Now, as we approach the end of 2024, the fashion is in favor of cutting rates. However, the expected pace and extent of this easing varies considerably from bank to bank. The U.S. Federal Reserve (the Fed), for example, started cutting later than other central banks in September—after the European Central Bank (ECB), Bank of England (BoE), Bank of Canada and Reserve Bank of New Zealand (RBNZ)—but then cut by 50 basis points (bps), more than the other central banks and more than most economists originally forecast. The increased dovishness means the market is now pricing a total of nearly 250bps of rate cuts by the end of 2025 from the Fed, 150bps more than was priced six months’ ago.
While some central banks are expected to ease by a similar amount (i.e., the Bank of Canada, RBNZ and Sweden’s Riksbank), many are priced to do significantly less: Only around 100bps from the Reserve Bank of Australia and Swiss National Bank, 175bps from the BoE and Norges Bank, and the Bank of Japan is priced to raise rates 50bps.
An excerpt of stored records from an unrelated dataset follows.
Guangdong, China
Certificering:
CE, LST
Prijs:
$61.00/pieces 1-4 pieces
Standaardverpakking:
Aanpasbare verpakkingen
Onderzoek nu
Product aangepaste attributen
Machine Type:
In comparison to six months’ ago, when nearly all banks were priced to cut between 50 and 100bps, the market is now expecting a far wider range of central bank policy outcomes in addition to more aggressive easing.
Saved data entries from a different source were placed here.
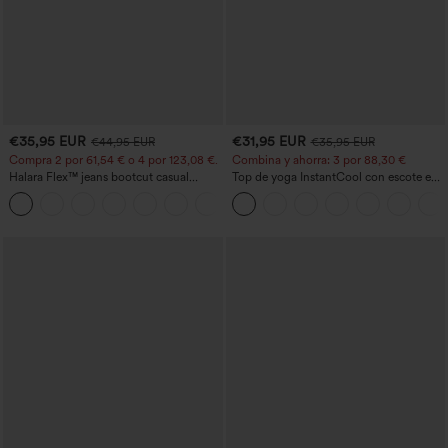
€35,95 EUR
€31,95 EUR
€44,95 EUR
€35,95 EUR
Compra 2 por 61,54 € o 4 por 123,08 €.
Combina y ahorra: 3 por 88,30 €
Halara Flex™ jeans bootcut casual
Top de yoga InstantCool con escote en
lavados, de talle alto y con bolsillos
U y bajo curvado - UPF50+
+5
In most cases there are good, fundamental reasons for the divergence in expectations. U.S. inflation is slowing in an orderly manner and the labor market data have turned clearly weaker, meaning the Fed is now more focused on the growth side of its mandate than curbing inflation. By contrast, European core inflation remains stubbornly high, restricting the pace at which the BoE and ECB can ease policy, even if growth looks worse. The RBA is also dealing with still elevated Australian inflation and, having not raised rates by as much in this cycle, needs to cut by less going forward. By contrast, the RBNZ raised rates as high as the Fed hiked (to 5.5%) and now must deal with a very weak economy, so is expected to ease more aggressively. And the BoJ remains out of sync with the others: Inflation increased later in Japan than in other economies, and only back to the central bank’s target after decades of deflation; so the challenge is to normalize policy while keeping inflation higher than it has been.
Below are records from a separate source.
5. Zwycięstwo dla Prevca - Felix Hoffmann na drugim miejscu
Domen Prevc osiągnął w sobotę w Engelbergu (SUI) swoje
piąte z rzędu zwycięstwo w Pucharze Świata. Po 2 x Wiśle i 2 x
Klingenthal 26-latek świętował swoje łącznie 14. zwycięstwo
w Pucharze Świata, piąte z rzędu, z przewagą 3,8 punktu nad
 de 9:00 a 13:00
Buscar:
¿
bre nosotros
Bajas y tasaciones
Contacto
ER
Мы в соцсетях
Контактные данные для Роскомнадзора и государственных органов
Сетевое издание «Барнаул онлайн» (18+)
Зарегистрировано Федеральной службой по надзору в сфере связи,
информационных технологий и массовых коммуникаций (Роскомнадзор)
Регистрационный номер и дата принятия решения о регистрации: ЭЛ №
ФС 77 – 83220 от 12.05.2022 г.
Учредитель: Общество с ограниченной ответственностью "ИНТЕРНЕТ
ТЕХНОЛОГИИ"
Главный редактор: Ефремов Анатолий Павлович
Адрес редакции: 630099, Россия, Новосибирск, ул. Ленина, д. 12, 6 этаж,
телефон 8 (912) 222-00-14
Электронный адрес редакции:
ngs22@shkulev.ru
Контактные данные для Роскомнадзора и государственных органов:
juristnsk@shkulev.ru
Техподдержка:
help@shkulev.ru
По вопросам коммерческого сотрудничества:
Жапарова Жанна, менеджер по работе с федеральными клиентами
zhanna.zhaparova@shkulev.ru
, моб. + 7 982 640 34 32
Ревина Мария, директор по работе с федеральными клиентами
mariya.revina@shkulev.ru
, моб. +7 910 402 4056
The variation provides opportunities and challenges to our fixed income portfolios, in particular cross-market rate differentials and currencies. We feel that the easing being priced for the Fed is demanding, especially if the U.S. economy remains as robust as we expect it to. We see better value in other government bond markets (New Zealand and Canada) than U.S. Treasuries, where growth is worse or the central bank more dovish. Lower U.S. interest rates also support a weaker U.S. dollar, which creates an environment that has historically been supportive for emerging markets. We also expect to see more currency strength from central banks which lag in cutting interest rates.